EU-Sanktionen im Zusammenhang mit dem Ukraine-Krieg

Die APK-N hat mit 9 zu 8 bei 6 Enthaltungen entschieden, mittels Motion (22.4279) den Bundesrat zu beauftragen, jegliches Schlupfloch zur Umgehung von nach Embargogesetz verhängten Sanktionen umgehend zu schliessen und dafür zu sorgen, dass sogenanntes «ring fencing» nicht benutzt werden kann, um Sanktionen zu umgehen.

Europapolitik

Die Kommission hat sich über den Stand der Sondierungsgespräche zwischen der Schweiz und der Europäischen Union (EU) informiert. Im Fokus standen die offenen Dossiers und die Perspektiven für die kommenden Gespräche. Eingehend diskutiert wurde zudem über die staatlichen Beihilfen, die flankierenden Massnahmen zur Personenfreizügigkeit, die Aussichten für ein bilaterales Stromabkommen und den Europabericht. Die APK-N hat ferner mit 13 zu 9 Stimmen bei 1 Enthaltung eine Motion (22.4277) beschlossen, die den Bundesrat beauftragt, unverzüglich Verhandlungen mit der EU über einheitliche institutionelle Regeln für die bestehenden und zukünftigen Abkommen zur Teilnahme der Schweiz am EU-Binnenmarkt aufzunehmen.

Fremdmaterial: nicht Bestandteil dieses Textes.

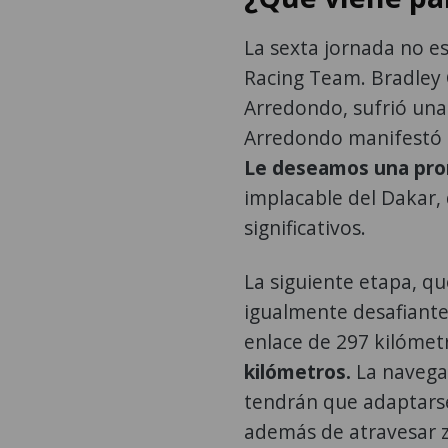
La sexta jornada no e
Racing Team. Bradley 
Arredondo, sufrió una
Arredondo manifestó s
Le deseamos una pro
implacable del Dakar, 
significativos.
La siguiente etapa, q
igualmente desafiante
enlace de 297 kilómet
kilómetros.
La navegac
tendrán que adaptarse
además de atravesar z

Länderbericht der Schweiz 2022 zur Umsetzung der Agenda 2030 für die Nachhaltige Entwicklung

Die APK-N hat den Länderbericht zur Umsetzung der Agenda 2030 begrüsst und diesen als sehr strukturiert und äusserst informativ qualifiziert. Im Rahmen der Beratung hat die Kommission eine Motion (22.4280) mit 13 zu 5 Stimmen bei 1 Enthaltung verabschiedet, die den Bundesrat beauftragt, die Organisationsstrukturen zur politikkohärenten Umsetzung der Agenda 2030 so zu stärken, damit die jetzt erkannten Lücken für die Zielerreichung geschlossen werden können. Dabei sei auf genügend Ressourcen zu achten.